▸ **YOUR INSTRUCTIONS**
Please copy out all lines of the entries that contain the word "Schülerinnen".

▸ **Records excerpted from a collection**
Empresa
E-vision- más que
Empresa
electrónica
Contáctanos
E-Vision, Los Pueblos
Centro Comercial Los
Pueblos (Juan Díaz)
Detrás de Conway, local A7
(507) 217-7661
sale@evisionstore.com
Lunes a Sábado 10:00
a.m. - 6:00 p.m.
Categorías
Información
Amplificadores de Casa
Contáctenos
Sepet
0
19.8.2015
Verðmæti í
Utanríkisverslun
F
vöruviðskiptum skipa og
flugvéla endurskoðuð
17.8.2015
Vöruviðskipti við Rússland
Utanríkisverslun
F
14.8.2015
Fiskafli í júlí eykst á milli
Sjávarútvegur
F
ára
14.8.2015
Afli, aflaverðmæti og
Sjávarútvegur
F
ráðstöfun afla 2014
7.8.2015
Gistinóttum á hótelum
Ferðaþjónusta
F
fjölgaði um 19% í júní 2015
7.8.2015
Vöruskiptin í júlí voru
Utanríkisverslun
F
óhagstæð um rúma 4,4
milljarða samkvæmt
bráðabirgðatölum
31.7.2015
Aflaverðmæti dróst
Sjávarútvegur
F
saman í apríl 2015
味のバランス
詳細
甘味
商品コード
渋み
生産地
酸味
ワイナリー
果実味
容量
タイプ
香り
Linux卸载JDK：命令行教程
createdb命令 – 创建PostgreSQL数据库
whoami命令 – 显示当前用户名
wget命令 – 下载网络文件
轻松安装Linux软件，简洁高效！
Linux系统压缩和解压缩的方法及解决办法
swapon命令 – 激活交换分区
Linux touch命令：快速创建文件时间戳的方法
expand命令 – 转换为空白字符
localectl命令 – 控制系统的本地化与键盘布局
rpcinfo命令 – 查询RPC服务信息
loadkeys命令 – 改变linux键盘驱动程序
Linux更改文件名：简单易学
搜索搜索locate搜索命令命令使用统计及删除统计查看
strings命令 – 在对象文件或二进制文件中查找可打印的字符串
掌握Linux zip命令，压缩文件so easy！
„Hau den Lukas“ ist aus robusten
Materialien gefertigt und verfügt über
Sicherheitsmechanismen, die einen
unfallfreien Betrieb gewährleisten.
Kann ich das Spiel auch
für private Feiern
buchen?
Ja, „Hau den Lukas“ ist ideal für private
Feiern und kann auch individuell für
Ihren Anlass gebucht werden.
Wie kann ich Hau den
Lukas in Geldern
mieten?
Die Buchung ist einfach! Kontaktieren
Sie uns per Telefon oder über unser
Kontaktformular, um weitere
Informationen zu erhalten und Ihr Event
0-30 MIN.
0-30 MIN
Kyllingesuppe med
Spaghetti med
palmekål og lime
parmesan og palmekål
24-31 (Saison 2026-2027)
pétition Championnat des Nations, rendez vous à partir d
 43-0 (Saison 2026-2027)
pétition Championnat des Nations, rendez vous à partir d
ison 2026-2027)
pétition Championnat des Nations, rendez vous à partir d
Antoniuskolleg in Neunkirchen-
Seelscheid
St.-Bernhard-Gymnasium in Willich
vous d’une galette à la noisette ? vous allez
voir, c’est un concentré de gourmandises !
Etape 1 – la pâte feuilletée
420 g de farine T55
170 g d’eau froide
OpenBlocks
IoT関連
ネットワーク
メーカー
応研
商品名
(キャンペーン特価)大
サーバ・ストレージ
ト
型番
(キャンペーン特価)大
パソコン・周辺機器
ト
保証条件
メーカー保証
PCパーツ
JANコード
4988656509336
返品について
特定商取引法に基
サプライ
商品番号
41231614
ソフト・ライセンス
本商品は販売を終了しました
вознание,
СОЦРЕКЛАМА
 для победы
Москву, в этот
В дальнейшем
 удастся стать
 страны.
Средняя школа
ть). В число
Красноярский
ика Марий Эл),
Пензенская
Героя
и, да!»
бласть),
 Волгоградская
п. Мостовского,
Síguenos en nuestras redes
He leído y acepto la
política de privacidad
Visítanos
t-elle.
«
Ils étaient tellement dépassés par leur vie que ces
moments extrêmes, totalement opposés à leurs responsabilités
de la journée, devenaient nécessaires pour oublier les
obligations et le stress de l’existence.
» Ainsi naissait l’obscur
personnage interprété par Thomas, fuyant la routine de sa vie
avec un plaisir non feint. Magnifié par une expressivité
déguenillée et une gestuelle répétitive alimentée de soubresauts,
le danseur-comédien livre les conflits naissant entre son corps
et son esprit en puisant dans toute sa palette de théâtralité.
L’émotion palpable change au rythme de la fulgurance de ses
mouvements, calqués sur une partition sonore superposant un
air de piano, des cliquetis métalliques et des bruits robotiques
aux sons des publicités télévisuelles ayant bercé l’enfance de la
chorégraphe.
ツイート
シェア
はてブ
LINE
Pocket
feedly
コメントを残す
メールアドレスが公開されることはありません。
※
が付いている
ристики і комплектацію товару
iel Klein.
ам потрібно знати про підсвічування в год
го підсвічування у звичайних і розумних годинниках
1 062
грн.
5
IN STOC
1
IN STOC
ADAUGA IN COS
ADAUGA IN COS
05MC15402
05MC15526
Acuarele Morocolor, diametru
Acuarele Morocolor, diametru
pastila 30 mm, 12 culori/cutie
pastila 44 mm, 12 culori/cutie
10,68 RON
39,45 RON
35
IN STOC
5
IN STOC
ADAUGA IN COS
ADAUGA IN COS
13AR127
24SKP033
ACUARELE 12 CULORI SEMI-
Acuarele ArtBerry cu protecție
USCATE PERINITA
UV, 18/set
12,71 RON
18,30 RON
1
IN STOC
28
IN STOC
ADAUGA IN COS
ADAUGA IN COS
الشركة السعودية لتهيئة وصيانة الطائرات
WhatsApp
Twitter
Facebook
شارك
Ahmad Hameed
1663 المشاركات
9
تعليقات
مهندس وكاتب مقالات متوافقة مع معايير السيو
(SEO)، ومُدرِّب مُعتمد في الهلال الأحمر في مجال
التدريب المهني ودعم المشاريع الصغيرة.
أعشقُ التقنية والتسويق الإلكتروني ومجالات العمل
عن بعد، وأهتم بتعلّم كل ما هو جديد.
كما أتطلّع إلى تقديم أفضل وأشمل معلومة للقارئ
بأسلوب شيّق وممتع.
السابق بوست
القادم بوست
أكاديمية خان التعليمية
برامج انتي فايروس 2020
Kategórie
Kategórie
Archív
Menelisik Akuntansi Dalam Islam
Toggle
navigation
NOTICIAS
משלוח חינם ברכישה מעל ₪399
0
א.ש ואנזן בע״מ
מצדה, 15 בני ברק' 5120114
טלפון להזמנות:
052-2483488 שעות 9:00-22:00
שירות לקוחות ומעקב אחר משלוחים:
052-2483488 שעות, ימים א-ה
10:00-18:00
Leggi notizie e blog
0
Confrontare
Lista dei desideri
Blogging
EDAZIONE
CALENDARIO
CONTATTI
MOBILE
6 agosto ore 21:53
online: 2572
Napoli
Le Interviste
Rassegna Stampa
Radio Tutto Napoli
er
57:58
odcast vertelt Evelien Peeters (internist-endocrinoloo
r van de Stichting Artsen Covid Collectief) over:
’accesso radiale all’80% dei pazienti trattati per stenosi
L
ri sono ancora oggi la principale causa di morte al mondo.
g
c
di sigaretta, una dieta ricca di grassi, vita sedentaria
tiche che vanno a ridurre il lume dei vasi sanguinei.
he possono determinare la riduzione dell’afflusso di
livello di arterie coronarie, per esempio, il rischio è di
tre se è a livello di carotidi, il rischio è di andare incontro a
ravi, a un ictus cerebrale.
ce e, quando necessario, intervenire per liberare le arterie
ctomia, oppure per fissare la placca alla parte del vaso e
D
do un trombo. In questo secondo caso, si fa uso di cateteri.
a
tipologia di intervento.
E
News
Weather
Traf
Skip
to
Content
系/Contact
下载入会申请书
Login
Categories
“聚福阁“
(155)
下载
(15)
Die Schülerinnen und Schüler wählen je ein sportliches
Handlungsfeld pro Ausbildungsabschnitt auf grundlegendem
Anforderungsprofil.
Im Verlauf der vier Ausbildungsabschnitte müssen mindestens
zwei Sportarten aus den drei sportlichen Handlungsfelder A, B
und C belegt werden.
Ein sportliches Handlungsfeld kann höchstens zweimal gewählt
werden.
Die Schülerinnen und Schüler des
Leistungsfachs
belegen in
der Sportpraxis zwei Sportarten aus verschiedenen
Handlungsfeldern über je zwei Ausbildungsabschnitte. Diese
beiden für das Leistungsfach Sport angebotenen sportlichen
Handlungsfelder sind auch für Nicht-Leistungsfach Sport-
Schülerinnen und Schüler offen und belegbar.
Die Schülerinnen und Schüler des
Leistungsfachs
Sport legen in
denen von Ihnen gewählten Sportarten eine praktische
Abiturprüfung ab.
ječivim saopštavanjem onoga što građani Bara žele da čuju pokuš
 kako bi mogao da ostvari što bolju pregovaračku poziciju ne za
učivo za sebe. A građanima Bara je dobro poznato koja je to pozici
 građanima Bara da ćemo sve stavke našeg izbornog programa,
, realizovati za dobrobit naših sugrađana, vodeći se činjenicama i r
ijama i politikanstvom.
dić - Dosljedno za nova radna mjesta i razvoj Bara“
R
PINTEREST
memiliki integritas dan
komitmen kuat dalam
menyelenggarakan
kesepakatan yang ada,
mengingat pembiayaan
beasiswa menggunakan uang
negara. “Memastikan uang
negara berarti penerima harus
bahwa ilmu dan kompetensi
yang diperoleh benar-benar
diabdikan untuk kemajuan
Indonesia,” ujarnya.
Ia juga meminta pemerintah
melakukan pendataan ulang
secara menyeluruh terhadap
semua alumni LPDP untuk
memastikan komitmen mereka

▸ **SOLVED PROBLEM**
Die Schülerinnen und Schüler wählen je ein sportliches
Die Schülerinnen und Schüler des
Schülerinnen und Schüler offen und belegbar.
Die Schülerinnen und Schüler des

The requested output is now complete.